Les idées n’appartiennent à personne.
Ce serait faire preuve d’un orgueil démesuré que de penser le contraire. Après tout, une idée, ce n’est qu’un rien insaisissable. Juste le résultat de la lente macération des expériences, des sentiments, des influences et d’autres choses qui font ce que chacun est. On n’est jamais le seul à avoir l’idée que l’on croit unique et qui effleure les hémisphères. On ne fait que puiser dans le pot commun des connaissances et si on peut donner, c’est seulement parce qu’on a reçu.
La création ne naît pas de nulle part. Mettre au jour une œuvre personnelle, c’est chercher à mettre en contact une part de soi – une partie de son être – avec celle d’autres. Et c’est par un phénomène de résonance que les choses avancent.
Qui pourrait oser museler ce concert millénaire sans remords ? Qui oserait faire taire les voix qui inspirent et font avancer le monde ? Peut-être un homme aveugle. Aveuglé par l’argent, par la célébrité, par un désir de revanche, par quelques sombres motivations. Je ne cautionne pas cette envie d’allumer une lumière tout en ayant la volonté de laisser un maximum de personnes dans l’obscurité la plus noire. Je ne comprends pas. Mettre des idées en cage, ce serait comme mettre en cage des oiseaux sauvages. Je ne comprends pas.
C’est parce qu’on découvre en marchant le concerto de gazouillis improvisé qui se trouve perché dans un arbre que l’on est sous le charme. Et le fait aussi que n’importe quel passant puisse en jouir tout aussi pleinement que soi-même on l’a fait avant.
Les idées appartiennent à tout le monde.
Dès le moment où l’idée m’est sortie de la tête, elle ne m’appartient plus. Je reste responsable des dégâts qu’elle pourrait faire mais je ne dois pas attendre de remerciements pour le bien qu’elle pourrait faire. S’il existe des droits pour l’artiste, ce qui doit être son devoir, c’est ceci : le respect du public et la modestie.
L’œuvre se serait probablement réalisée sans le truchement de notre cerveau. Un autre l’aurait eu, plus tard. Je n’ai été que l’outil de sa maturation. Un instrument. Si l’idée est un fruit, je ne suis que le soleil, la terre et l’eau qui l’ont aidé à mûrir, à tomber et à germer.
Bien sûr, on peut récompenser le travail qui a permis à une idée de réaliser. Mais voilà, on ne récompense pas l’idée ; on récompense le travail – le temps passé et les efforts fournis. Si je vais au restaurant, j’aime payer pour les ingrédients et pour la façon jamais vue de préparer le plat, mais non pas pour la recette, toute originale qu’elle soit. À l’artisan, je veux bien payer pour la matière-première, pour le tour de main et pour tout ce que le créateur a dû apprendre pour parvenir à ce résultat mais sûrement pas pour l’idée qu’il a eu un jour d’agencer le tout d’une façon unique.

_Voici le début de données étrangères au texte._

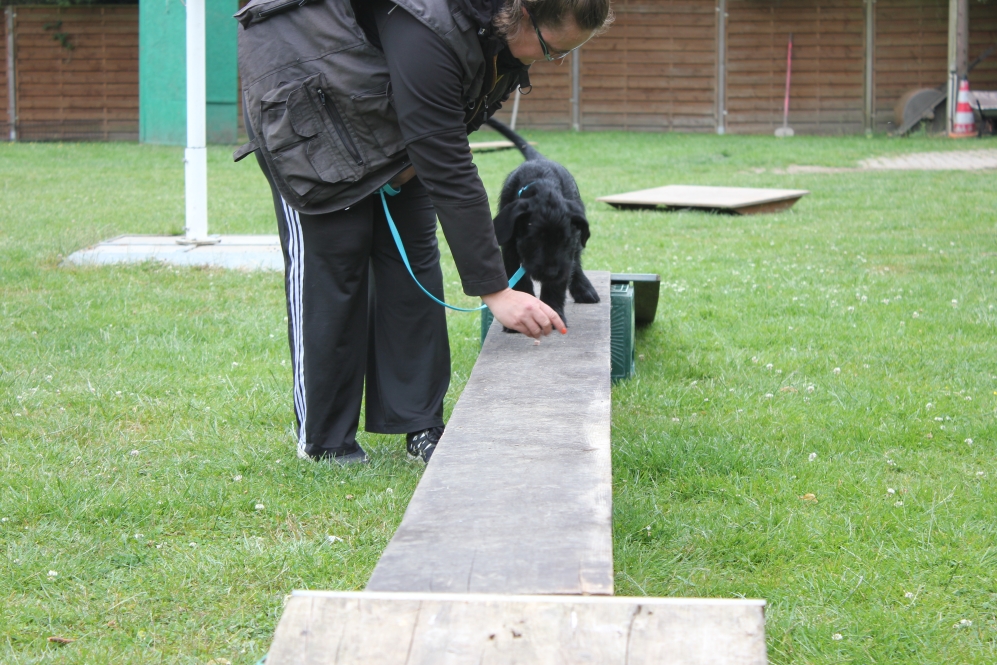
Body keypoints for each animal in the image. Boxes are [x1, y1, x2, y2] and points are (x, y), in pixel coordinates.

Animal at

Et tout est encore différent avec l’internet.
Sur la toile qui relie quelques milliards d’internautes entre eux, on dématérialise : musique, photographie, littérature, cinéma, etc. Mais aussi argent. Cet argent qui ne sert plus qu’à se nourrir, à se loger et à s’instruire. Ou en tout cas, ne devrait servir qu’à cela. Mais des trois, l’instruction seule est secondaire. Alors, quand on n’a plus d’argent, que faire ? Refuser de s’abrutir par manque d’argent : prendre sans rien donner en échange. Au début. Mais, fort de ce capital que l’internet permet de construire à partir d’une matière invisible, on se construit soi-même. Et sur ce que l’on est, d’autres peuvent s’appuyer pour à leur tour grandir et pousser.
Recevoir sans donner pour ensuite donner sans recevoir.
Et même si je me trompais, qu’il n’y avait qu’une seule personne au monde qui agit comme je le dis, elle mériterait qu’on n’interdise jamais le partage des idées. Pour que l’inspiration ne meurt pas. Pour que la création ne s’arrête pas. Pour que les idées restent libres.
Très convaincant, comme je le disais. J’admets que l’idée est tentante…
Néanmoins, pour ça, il faudrait que les êtres soient respectueux entre eux, et envers les idées…ce qui, malheureusement, n’est pas encore d’activité.
Vous avez raison: la connaissance appartient à toute l’humanité. Beaucoup de gens sont tourmentés par l’inégalité et par l’injustice mais chacun lutte à sa manière.